Lee, the Mount Sinai spokesperson, said when asked about the accounts: “We support the rights of all of the Elmhurst residents to strike and have never utilized any tactic meant to intimidate or discourage them from exercising their rights, no matter what their immigration status is.”
In the hours leading up to the strike, the union filed two unfair labor practice charges against management with the federal National Labor Relations Board. One alleges that Mount Sinai engaged in impermissible “direct dealing” with the residents rather than speaking only with their union’s bargaining committee and negotiators.
On Monday, the union filed another charge against Mount Sinai for allegedly calling police officers to remove picketing doctors from the public sidewalk in front of the hospital. The police eventually left without making arrests, a union official said.
“We had no involvement and we’re not aware at all of any NYPD presence,” Lee told THE CITY.
Those charges follow ones this past December, and again in February, alleging that Mount Sinai “refused to bargain in good faith with the union,” which remain under investigation by the board.
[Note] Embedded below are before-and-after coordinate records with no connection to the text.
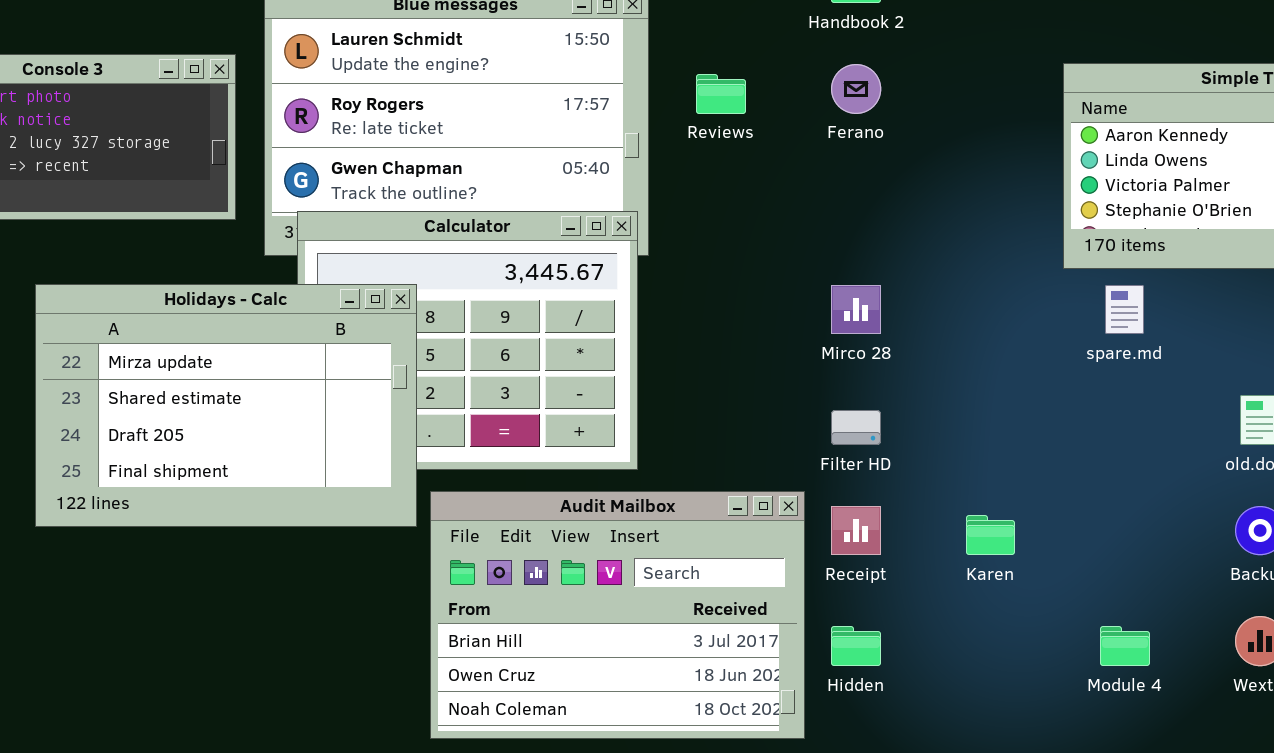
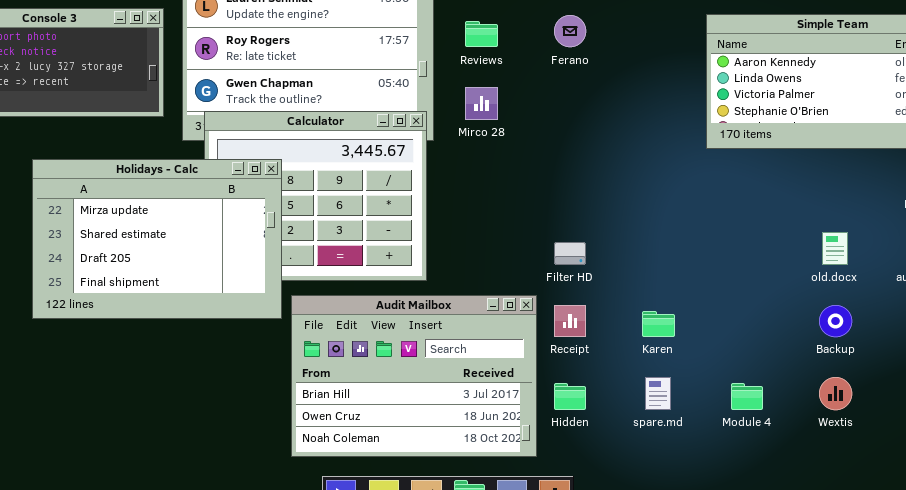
Mirco 28: [831,285,881,334] -> [465,87,498,120], moved
spare.md: [1105,285,1144,334] -> [645,377,671,410], moved

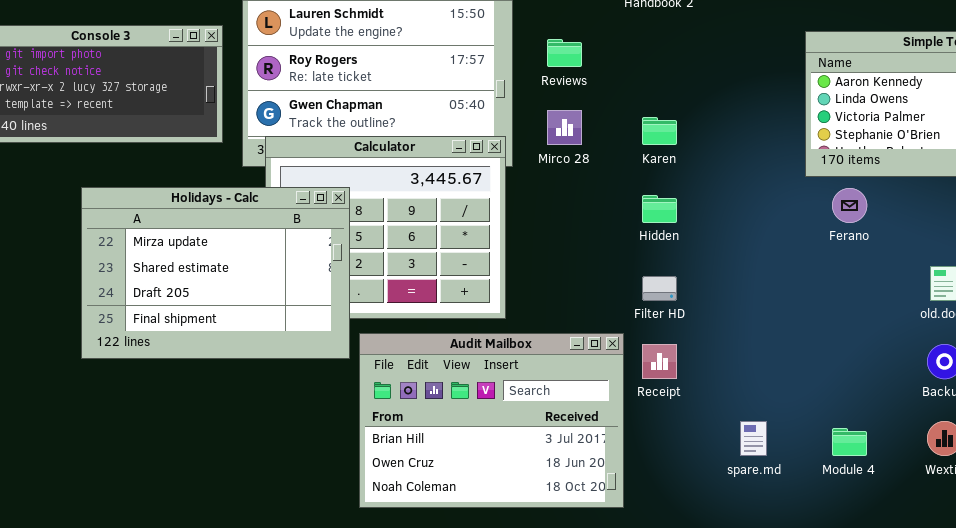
Ferano: [554,15,586,47] -> [832,188,867,223], moved
Karen: [642,311,675,337] -> [642,117,677,145], moved
Hidden: [554,383,586,410] -> [642,195,677,223], moved

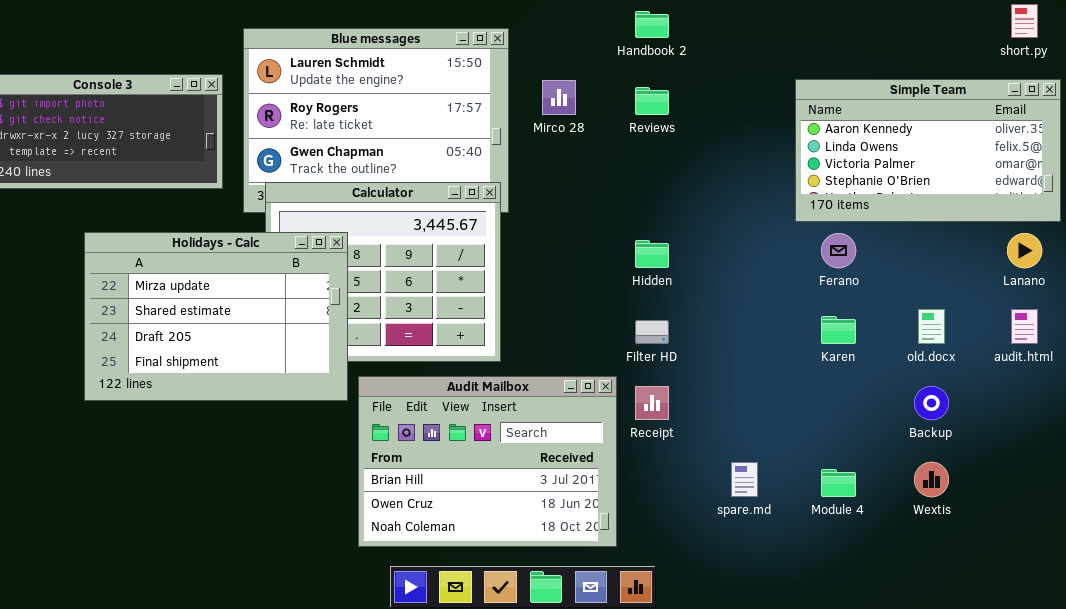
Reviews: [547,39,582,67] -> [635,87,669,115], moved
Mirco 28: [547,110,582,145] -> [542,80,576,115], moved
Karen: [642,117,677,145] -> [821,316,856,344], moved

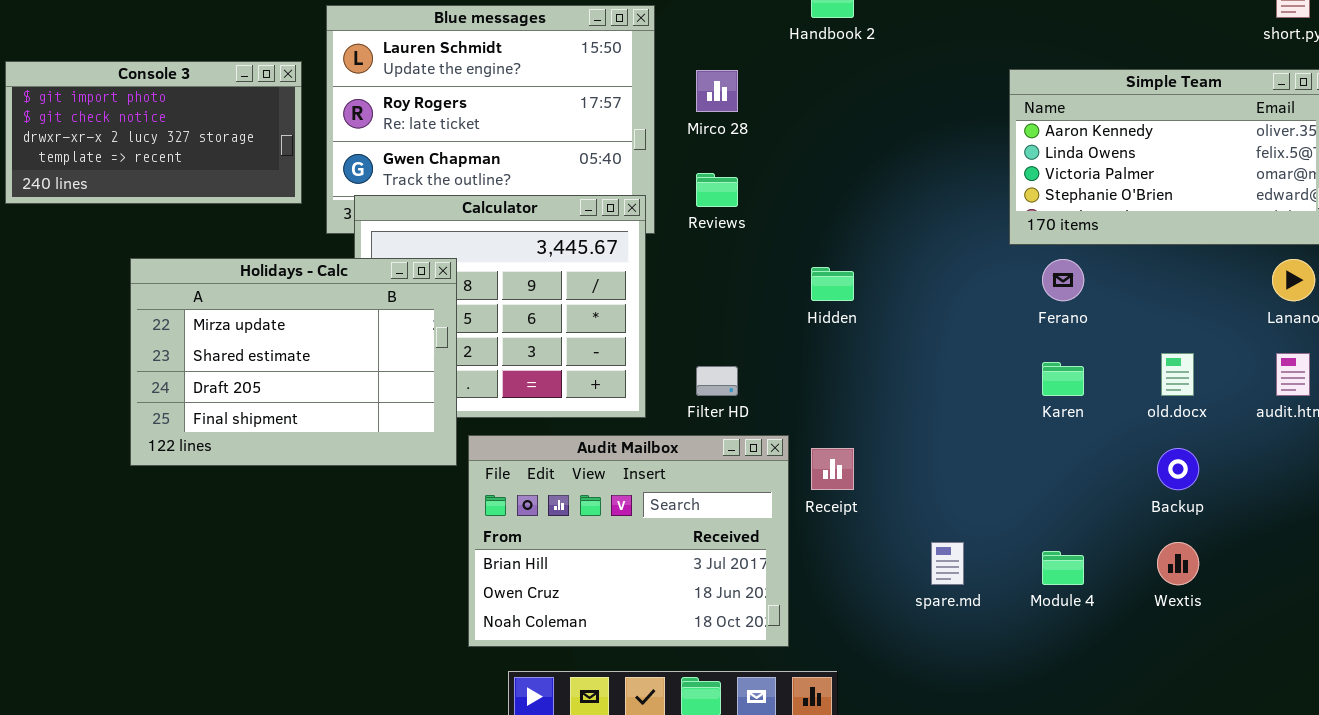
Reviews: [635,87,669,115] -> [696,173,738,207], moved
Filter HD: [635,320,669,344] -> [696,366,738,396], moved

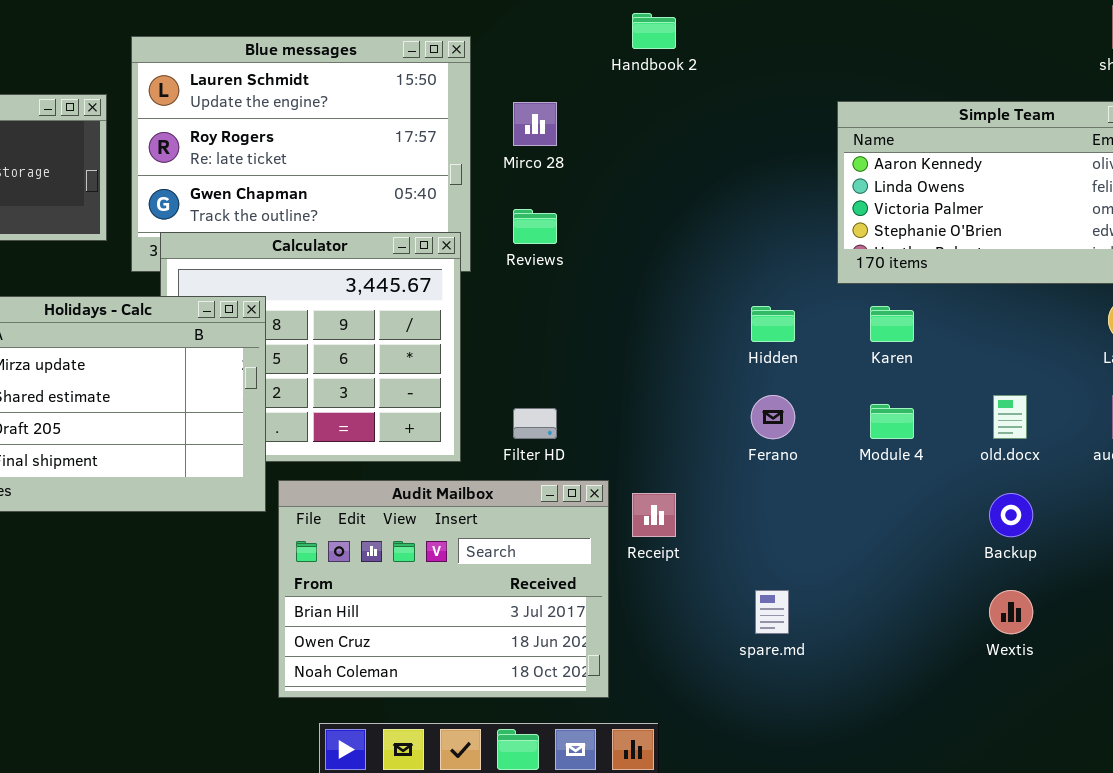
Ferano: [1042,259,1084,301] -> [751,395,795,439], moved
Hidden: [811,267,854,301] -> [751,306,795,342], moved
Karen: [1042,362,1084,396] -> [870,306,914,342], moved
Module 4: [1042,551,1084,585] -> [870,404,914,439], moved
Meanwhile, non-union clinicians have been pulled in to cover striking doctors’ shifts. At Elmhurst’s psychiatric unit, Health + Hospitals deployed psychology interns to cover shifts for psychiatric residents, according to a source who spoke on the condition of anonymity. Those clinicians — graduate students who do clinical work as part of their training — are not able or qualified to give out prescriptions.
At the rally, doctors led chants of “Equal pay for equal work!”
They were joined by colleagues at Mount Sinai Morningside and West, who gathered outside their Manhattan hospitals last month to voice their own concerns about pay and working conditions.